Tuesday, January 09, 2007
to the 2L students in my family law class...
dear 2Ls in my family law class,
i'm sorry i was so angry and bitched that i hate you all today after class when my friend came in for tax (the classes are in the same room). i know that some of you heard me, and it wasn't very cool for me to be such a raging asshole. because, really, i suck just as much. i mean, it's not like i raised my hand to argue that maybe actions based on breach of contract in anticipation of marriage should examine fault of the parties, even though i think that sometimes they should, and that taking a purely no-fault approach, while "easier" on the courts, is fundamentally inadequate.
so, i'm sorry. i was totally "that" 3L today, and i hang my head in shame. i promise that next time i bitch about you, i will do so while out of earshot.
love,
emily
the last first day of school...
hey! whoa! happy new year from throckmorton!
a certain member of my reading public (who anymore is probably my only reader) has chastised me several times for not blogging as much these days. was i swept under the rug of the holiday madness? have i finally been lost in the rolling sea of law? am i on boyfriend island?
no, just full of neglect. inexcusably, apologetically, despicably...
anyhoo, today was a momentous occasion -- not only did OSU lose the BCS championship game (woot!), but today was my very last first day of school. ever! (probably.) i began my very last semester of law school today. this crazy ride will reach the bottom of it's downward slippery slope in a wee four months. holy crap! where has it all gone?
truth be told, i'm a bit sad about it. donny called me a romantic today for waxing nostalgic about the past 2.5 years, but i don't care. i've enjoyed this law school process. i really have. and i'll be sad to see it go.

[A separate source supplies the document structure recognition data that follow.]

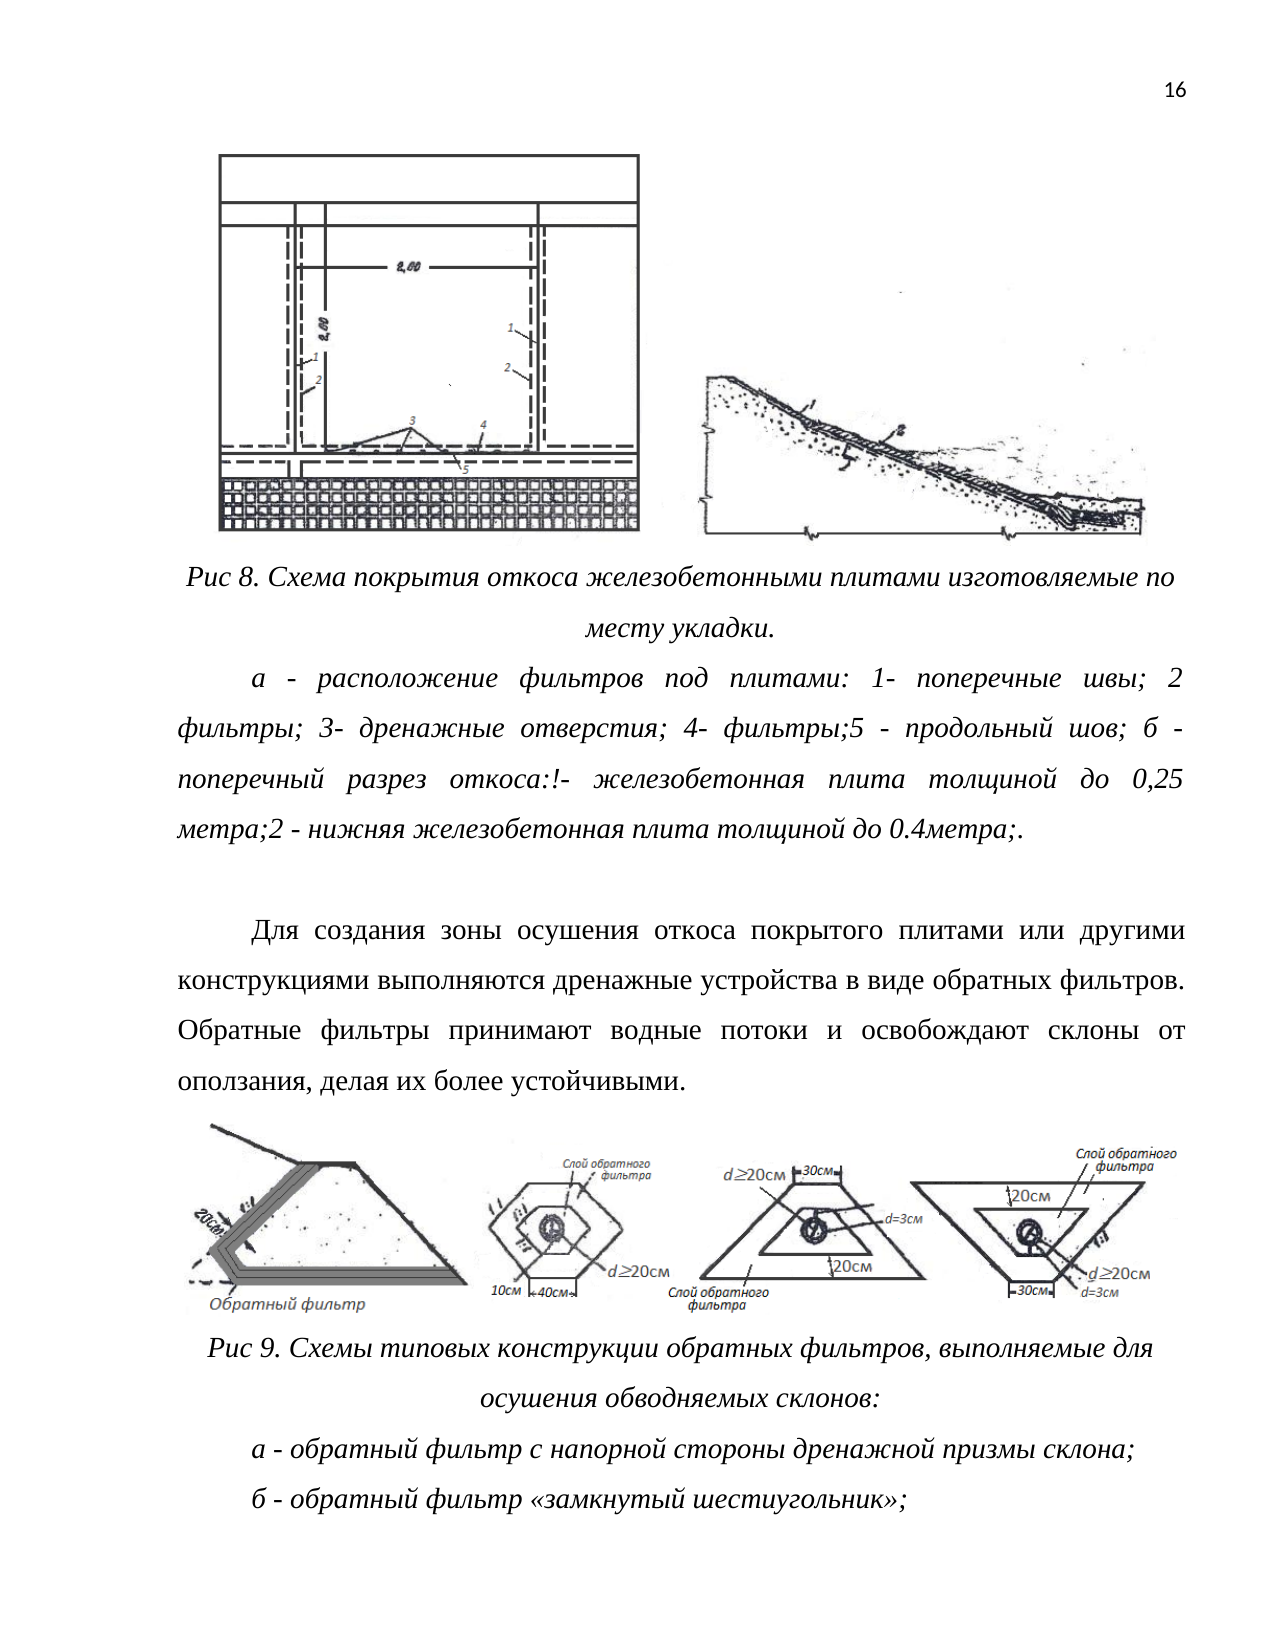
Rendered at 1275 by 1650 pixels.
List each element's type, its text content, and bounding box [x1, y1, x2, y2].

text б - обратный фильтр «замкнутый шестиугольник»; [177, 1481, 1186, 1514]
text Для создания зоны осушения откоса покрытого плитами или другими конструкциями выполняются дренажные устройства в виде обратных фильтров. Обратные фильтры принимают водные потоки и освобождают склоны от оползания, делая их более устойчивыми. [177, 912, 1186, 1096]
picture [205, 131, 1159, 546]
text а - обратный фильтр с напорной стороны дренажной призмы склона; [177, 1431, 1186, 1464]
text Рис 9. Схемы типовых конструкции обратных фильтров, выполняемые для осушения обводняемых склонов: [177, 1330, 1186, 1414]
text а - расположение фильтров под плитами: 1- поперечные швы; 2 фильтры; 3- дренажные отверстия; 4- фильтры;5 - продольный шов; б - поперечный разрез откоса:!- железобетонная плита толщиной до 0,25 метра;2 - нижняя железобетонная плита толщиной до 0.4метра;. [177, 660, 1186, 845]
text Рис 8. Схема покрытия откоса железобетонными плитами изготовляемые по месту укладки. [177, 559, 1186, 643]
picture [183, 1113, 1180, 1317]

in other news, i made my karaoke debut at arsenal lanes' friday karaoke bowling night. i blame sandy. she practically forced me into it by making me drink beers and tempting me with journey songs. wanna know what we sang? in honor of pittsburgh, and the song that i've heard more often since living here than any other bad corporate rock tune, we sang "don't stop believin'". and it was fantastic. there was air guitar and dancing and lots of gratuitous use of the metal sign. and the best thing about karaoke? when you're up there, you can't even hear yourself, so you're forever spared from just how horribly you're actually bombing in front of the mic and the teleprompter thingy. hooray!
as for the athletic portion of the evening, i bowled a 56 and an 87. i am awesome.
i leave for vegas in 2 days! expect blog posts!